** Opening Record extracts block **

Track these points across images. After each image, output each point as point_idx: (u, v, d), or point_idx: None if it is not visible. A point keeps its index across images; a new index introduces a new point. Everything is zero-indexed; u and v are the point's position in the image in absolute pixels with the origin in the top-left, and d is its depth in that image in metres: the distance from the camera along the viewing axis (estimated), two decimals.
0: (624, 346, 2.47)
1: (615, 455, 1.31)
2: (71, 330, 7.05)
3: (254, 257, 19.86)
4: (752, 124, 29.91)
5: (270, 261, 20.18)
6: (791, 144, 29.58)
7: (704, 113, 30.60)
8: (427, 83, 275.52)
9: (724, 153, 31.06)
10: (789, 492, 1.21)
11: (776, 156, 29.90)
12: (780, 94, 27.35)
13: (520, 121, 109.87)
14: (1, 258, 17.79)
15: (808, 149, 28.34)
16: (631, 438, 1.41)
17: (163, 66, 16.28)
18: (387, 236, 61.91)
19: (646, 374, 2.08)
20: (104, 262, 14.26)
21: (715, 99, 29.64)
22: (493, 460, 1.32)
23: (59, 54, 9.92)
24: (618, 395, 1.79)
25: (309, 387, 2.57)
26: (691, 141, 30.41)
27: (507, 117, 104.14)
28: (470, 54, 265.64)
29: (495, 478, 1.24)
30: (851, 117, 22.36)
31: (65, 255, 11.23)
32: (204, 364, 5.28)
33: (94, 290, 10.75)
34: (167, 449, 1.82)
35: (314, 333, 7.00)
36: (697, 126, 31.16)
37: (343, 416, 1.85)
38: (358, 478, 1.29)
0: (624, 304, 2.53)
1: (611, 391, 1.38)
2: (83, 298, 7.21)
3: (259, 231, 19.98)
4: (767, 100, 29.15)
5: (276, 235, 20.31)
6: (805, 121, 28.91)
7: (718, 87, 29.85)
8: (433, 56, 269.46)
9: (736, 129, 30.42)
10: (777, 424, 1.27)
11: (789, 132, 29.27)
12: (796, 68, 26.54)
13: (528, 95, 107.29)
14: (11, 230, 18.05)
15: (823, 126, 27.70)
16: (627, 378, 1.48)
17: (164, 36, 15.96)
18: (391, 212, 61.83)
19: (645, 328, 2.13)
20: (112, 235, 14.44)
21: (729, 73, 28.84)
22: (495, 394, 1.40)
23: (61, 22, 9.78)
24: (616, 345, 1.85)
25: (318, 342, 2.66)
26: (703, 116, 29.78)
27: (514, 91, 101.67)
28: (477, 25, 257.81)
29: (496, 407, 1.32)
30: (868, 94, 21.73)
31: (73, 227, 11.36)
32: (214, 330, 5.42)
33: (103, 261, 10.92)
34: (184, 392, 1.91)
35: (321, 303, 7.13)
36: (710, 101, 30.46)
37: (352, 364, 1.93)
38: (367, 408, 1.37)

** Closing Record extracts block **

- **How to complete this task**: Copy out the data shown above without altering anything.

- **Response box**:
Track these points across images. After each image, output each point as point_idx: (u, v, d), or point_idx: None if it is not visible. A point keeps its index across images; a new index introduces a new point. Everything is zero-indexed; u and v are the point's position in the image in absolute pixels with the origin in the top-left, and d is its depth in that image in metres: the distance from the camera along the viewing axis (estimated), two decimals.
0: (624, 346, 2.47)
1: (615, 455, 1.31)
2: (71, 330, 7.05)
3: (254, 257, 19.86)
4: (752, 124, 29.91)
5: (270, 261, 20.18)
6: (791, 144, 29.58)
7: (704, 113, 30.60)
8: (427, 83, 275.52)
9: (724, 153, 31.06)
10: (789, 492, 1.21)
11: (776, 156, 29.90)
12: (780, 94, 27.35)
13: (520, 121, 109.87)
14: (1, 258, 17.79)
15: (808, 149, 28.34)
16: (631, 438, 1.41)
17: (163, 66, 16.28)
18: (387, 236, 61.91)
19: (646, 374, 2.08)
20: (104, 262, 14.26)
21: (715, 99, 29.64)
22: (493, 460, 1.32)
23: (59, 54, 9.92)
24: (618, 395, 1.79)
25: (309, 387, 2.57)
26: (691, 141, 30.41)
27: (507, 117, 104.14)
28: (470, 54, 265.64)
29: (495, 478, 1.24)
30: (851, 117, 22.36)
31: (65, 255, 11.23)
32: (204, 364, 5.28)
33: (94, 290, 10.75)
34: (167, 449, 1.82)
35: (314, 333, 7.00)
36: (697, 126, 31.16)
37: (343, 416, 1.85)
38: (358, 478, 1.29)
0: (624, 304, 2.53)
1: (611, 391, 1.38)
2: (83, 298, 7.21)
3: (259, 231, 19.98)
4: (767, 100, 29.15)
5: (276, 235, 20.31)
6: (805, 121, 28.91)
7: (718, 87, 29.85)
8: (433, 56, 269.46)
9: (736, 129, 30.42)
10: (777, 424, 1.27)
11: (789, 132, 29.27)
12: (796, 68, 26.54)
13: (528, 95, 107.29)
14: (11, 230, 18.05)
15: (823, 126, 27.70)
16: (627, 378, 1.48)
17: (164, 36, 15.96)
18: (391, 212, 61.83)
19: (645, 328, 2.13)
20: (112, 235, 14.44)
21: (729, 73, 28.84)
22: (495, 394, 1.40)
23: (61, 22, 9.78)
24: (616, 345, 1.85)
25: (318, 342, 2.66)
26: (703, 116, 29.78)
27: (514, 91, 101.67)
28: (477, 25, 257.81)
29: (496, 407, 1.32)
30: (868, 94, 21.73)
31: (73, 227, 11.36)
32: (214, 330, 5.42)
33: (103, 261, 10.92)
34: (184, 392, 1.91)
35: (321, 303, 7.13)
36: (710, 101, 30.46)
37: (352, 364, 1.93)
38: (367, 408, 1.37)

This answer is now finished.